To-do item
With the images excluded, set down every line of the listing below exactly.

Records for this task
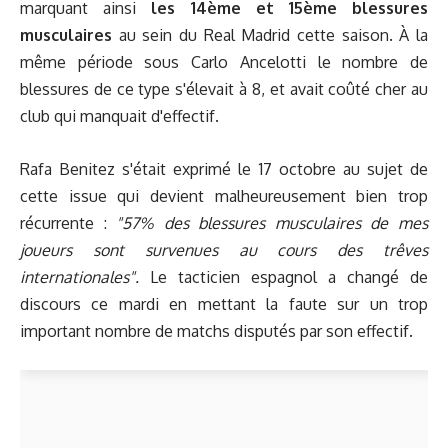
marquant ainsi
les 14ème et 15ème blessures
musculaires
au sein du Real Madrid cette saison. À la
même période sous Carlo Ancelotti le nombre de
blessures de ce type s'élevait à 8, et avait coûté cher au
club qui manquait d'effectif.
Rafa Benitez s'était exprimé le 17 octobre au sujet de
cette issue qui devient malheureusement bien trop
récurrente :
"57% des blessures musculaires de mes
joueurs sont survenues au cours des trêves
internationales".
Le tacticien espagnol a changé de
discours ce mardi en mettant la faute sur un trop
important nombre de matchs disputés par son effectif.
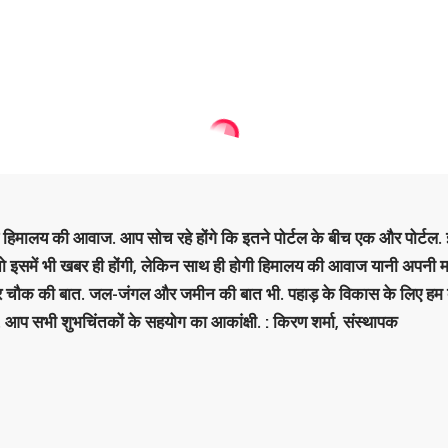
है हिमालय की आवाज. आप सोच रहे होंगे कि इतने पोर्टल के बीच एक और पोर्टल. इ
 तो इसमें भी खबर ही होंगी, लेकिन साथ ही होगी हिमालय की आवाज यानी अपनी म
र चौक की बात. जल-जंगल और जमीन की बात भी. पहाड़ के विकास के लिए हम
. आप सभी शुभचिंतकों के सहयोग का आकांक्षी. : किरण शर्मा, संस्‍थापक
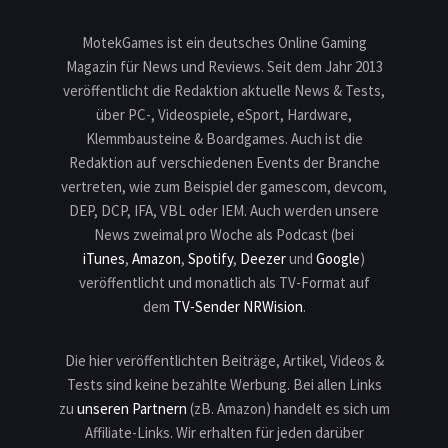
MotekGames ist ein deutsches Online Gaming
Magazin für News und Reviews. Seit dem Jahr 2013
veröffentlicht die Redaktion aktuelle News & Tests,
über PC-, Videospiele, eSport, Hardware,
Klemmbausteine & Boardgames. Auch ist die
Redaktion auf verschiedenen Events der Branche
vertreten, wie zum Beispiel der gamescom, devcom,
DEP, DCP, IFA, VBL oder IEM. Auch werden unsere
News zweimal pro Woche als Podcast (bei
iTunes
,
Amazon
,
Spotify
,
Deezer
und
Google
)
veröffentlicht und monatlich als TV-Format auf
dem
TV-Sender NRWision
.
Die hier veröffentlichten Beiträge, Artikel, Videos &
Tests sind keine bezahlte Werbung. Bei allen Links
zu
unseren Partnern
(zB. Amazon) handelt es sich um
Affiliate-Links. Wir erhalten für jeden darüber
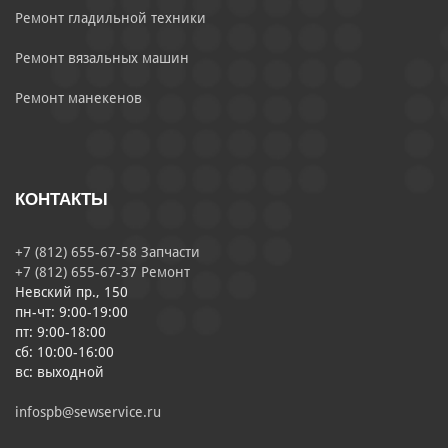
Ремонт гладильной техники
Ремонт вязальных машин
Ремонт манекенов
КОНТАКТЫ
+7 (812) 655-67-58 Запчасти
+7 (812) 655-67-37 Ремонт
Невский пр., 150
пн-чт: 9:00-19:00
пт: 9:00-18:00
сб: 10:00-16:00
вс: выходной
infospb@sewservice.ru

Answer box
marquant ainsi
les 14ème et 15ème blessures
musculaires
au sein du Real Madrid cette saison. À la
même période sous Carlo Ancelotti le nombre de
blessures de ce type s'élevait à 8, et avait coûté cher au
club qui manquait d'effectif.
Rafa Benitez s'était exprimé le 17 octobre au sujet de
cette issue qui devient malheureusement bien trop
récurrente :
"57% des blessures musculaires de mes
joueurs sont survenues au cours des trêves
internationales".
Le tacticien espagnol a changé de
discours ce mardi en mettant la faute sur un trop
important nombre de matchs disputés par son effectif.
है हिमालय की आवाज. आप सोच रहे होंगे कि इतने पोर्टल के बीच एक और पोर्टल. इ
 तो इसमें भी खबर ही होंगी, लेकिन साथ ही होगी हिमालय की आवाज यानी अपनी म
र चौक की बात. जल-जंगल और जमीन की बात भी. पहाड़ के विकास के लिए हम
. आप सभी शुभचिंतकों के सहयोग का आकांक्षी. : किरण शर्मा, संस्‍थापक
MotekGames ist ein deutsches Online Gaming
Magazin für News und Reviews. Seit dem Jahr 2013
veröffentlicht die Redaktion aktuelle News & Tests,
über PC-, Videospiele, eSport, Hardware,
Klemmbausteine & Boardgames. Auch ist die
Redaktion auf verschiedenen Events der Branche
vertreten, wie zum Beispiel der gamescom, devcom,
DEP, DCP, IFA, VBL oder IEM. Auch werden unsere
News zweimal pro Woche als Podcast (bei
iTunes
,
Amazon
,
Spotify
,
Deezer
und
Google
)
veröffentlicht und monatlich als TV-Format auf
dem
TV-Sender NRWision
.
Die hier veröffentlichten Beiträge, Artikel, Videos &
Tests sind keine bezahlte Werbung. Bei allen Links
zu
unseren Partnern
(zB. Amazon) handelt es sich um
Affiliate-Links. Wir erhalten für jeden darüber
Ремонт гладильной техники
Ремонт вязальных машин
Ремонт манекенов
КОНТАКТЫ
+7 (812) 655-67-58 Запчасти
+7 (812) 655-67-37 Ремонт
Невский пр., 150
пн-чт: 9:00-19:00
пт: 9:00-18:00
сб: 10:00-16:00
вс: выходной
infospb@sewservice.ru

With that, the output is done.